The pulsing, elongating arms are not physical structures. They are the result of a phenomenon called thermal blooming, where a very hot point source of heat overwhelms the camera’s detector, causing it to spike outward in a star shape.
Multiple technical analysts have noted that the side-to-side jitter, the visible heat trail, and the overall behaviour of the object are entirely consistent with a drifting flare, not an exotic craft.
WHAT ABOUT THE APOLLO-ERA UFO FILES?
The May 8 release also included files tied to Nasa’s Apollo programme, which sparked considerable excitement online.
However, space historian and author Amy Shira Teitel, known for her extensive documentary work on the Apollo missions, pushed back firmly on the hype, and her argument is worth understanding carefully.
Teitel pointed out that virtually every document, photograph, and transcript included in this portion of the release has been sitting in public archives for decades, freely available to anyone willing to look.
Take the Apollo 12 image being circulated as a new UAP revelation. It comes from Magazine 46/Y, Image 6847 (AS12-46-6847), a photograph that has been accessible through Nasa’s archives for years. There is nothing new about it.
Then there is the so-called Gemini 7 bogey, a reference to an unidentified object spotted during the Gemini 7 mission. This incident was documented in the official Nasa history published in 1977, nearly 50 years ago.

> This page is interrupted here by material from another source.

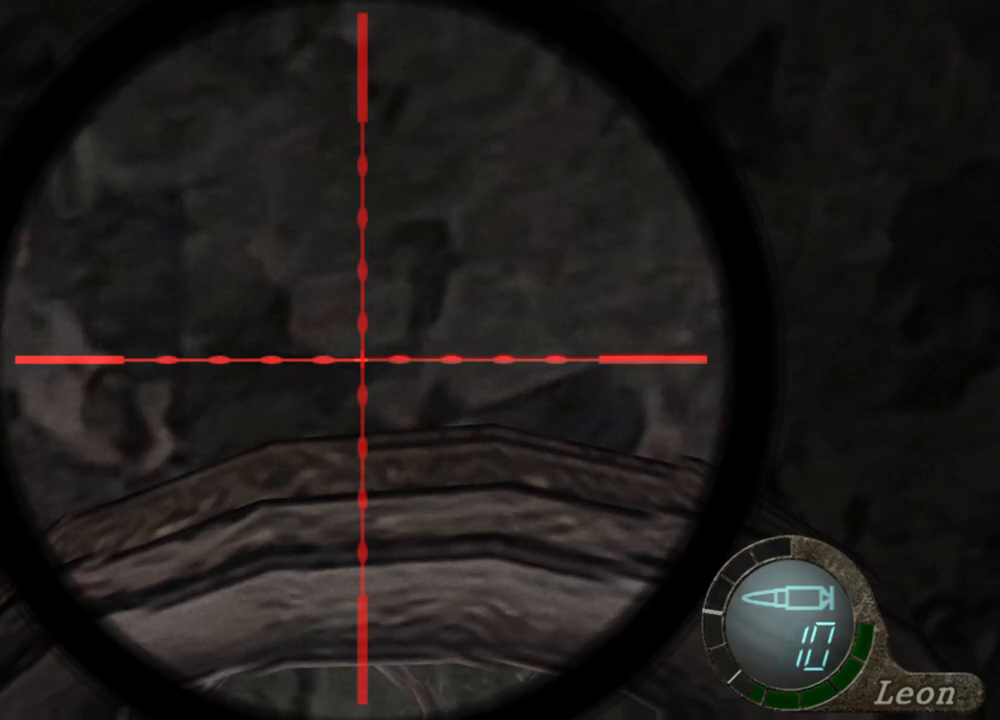
{"keys": [], "mouse": ["right"], "events": []}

It has never been a secret.
Perhaps the most striking example involves Apollo 17.
During the mission’s transposition and docking manoeuvre, a technique from Apollo-era space missions where a spacecraft separates from its rocket, turns around, and docks with a payload, the crew separated from the S4B rocket stage to retrieve the lunar module stored inside it.

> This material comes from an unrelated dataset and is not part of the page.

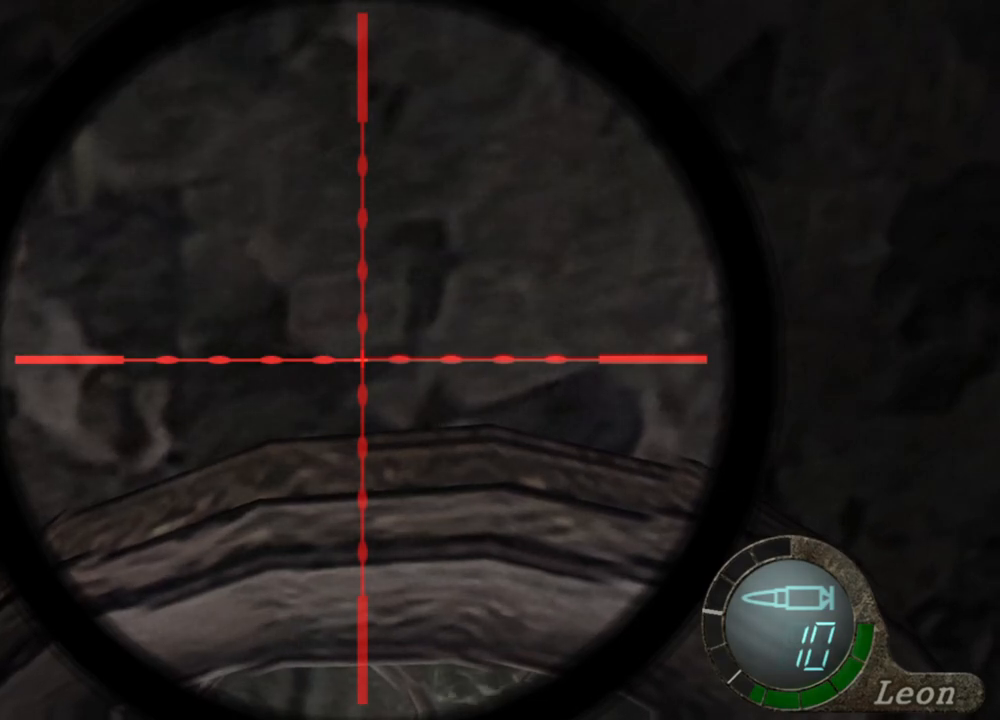
{"keys": [], "mouse": [], "events": [[233, "mouse_right", "up"]]}
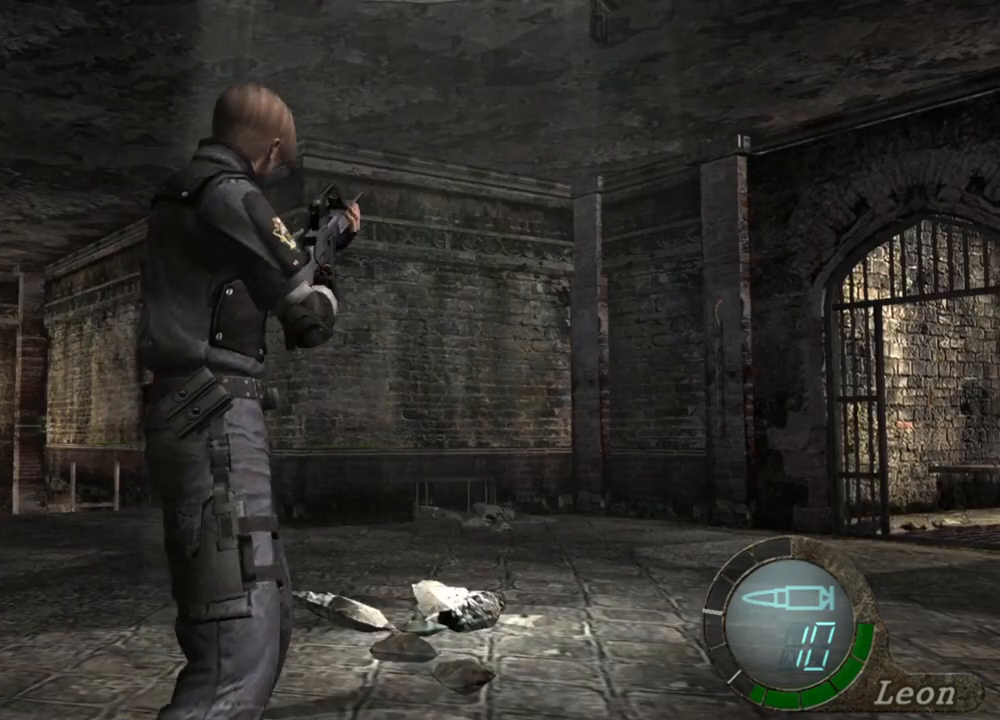
{"keys": [], "mouse": [], "events": []}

This process naturally sent debris floating in all directions around the spacecraft.
Lunar Module pilot Jack Schmitt described the sight by saying it looked like the Fourth of July outside fellow astronaut Ron Evans’s window.
The crew then took seven photographs of the particles, catalogued in Magazine NN. One photograph even shows the lunar module itself, still surrounded by the floating debris. Every one of these images and transcripts has been publicly downloadable from Nasa for decades.

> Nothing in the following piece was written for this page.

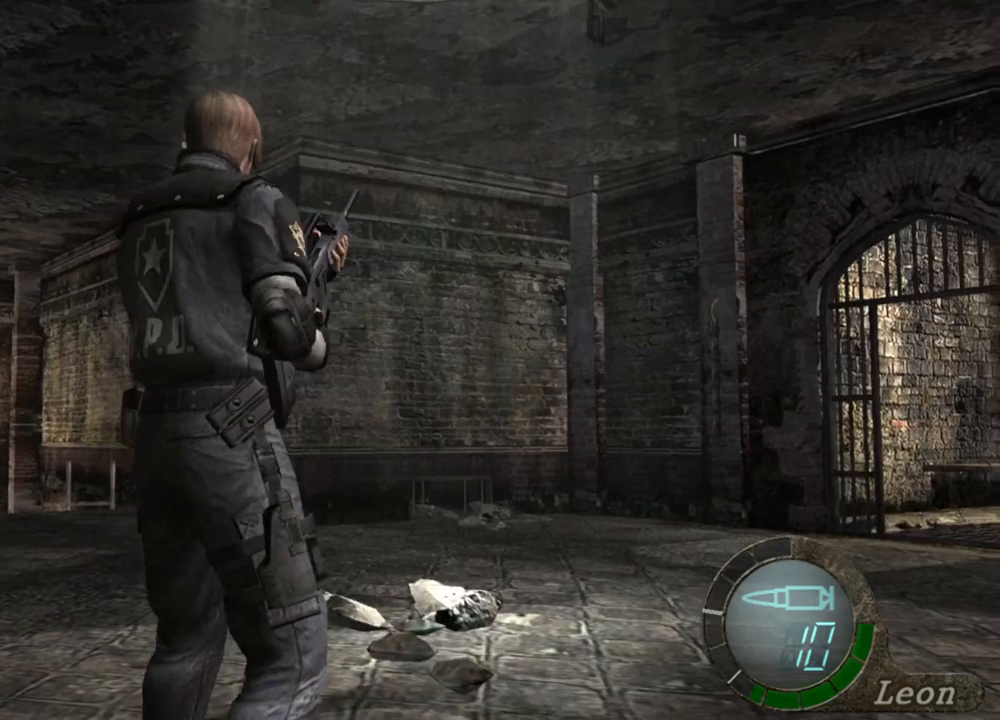
{"keys": [], "mouse": ["right"], "events": [[167, "mouse_right", "down"]]}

What the new release appears to have done is repackage old, already-published material under the UAP label. The framing is new. The information is not.
IS THIS THE PROOF OF ALIEN LIFE EVERYONE WAS WAITING FOR?
Not yet. AARO has consistently maintained that, of the thousands of UAP cases it has reviewed, none have produced verifiable evidence of extraterrestrial life or technology.
Most sightings are concluded to be drones, weather balloons, sensor glitches, or, as may be the case here, military pyrotechnics.
What the May 8 release does represent is a genuine shift in government transparency.
The files are real, the footage is real, and the fact that the government is now saying here is what we filmed, and we still cannot explain it, is significant in itself.
The truth, as always, is still out there.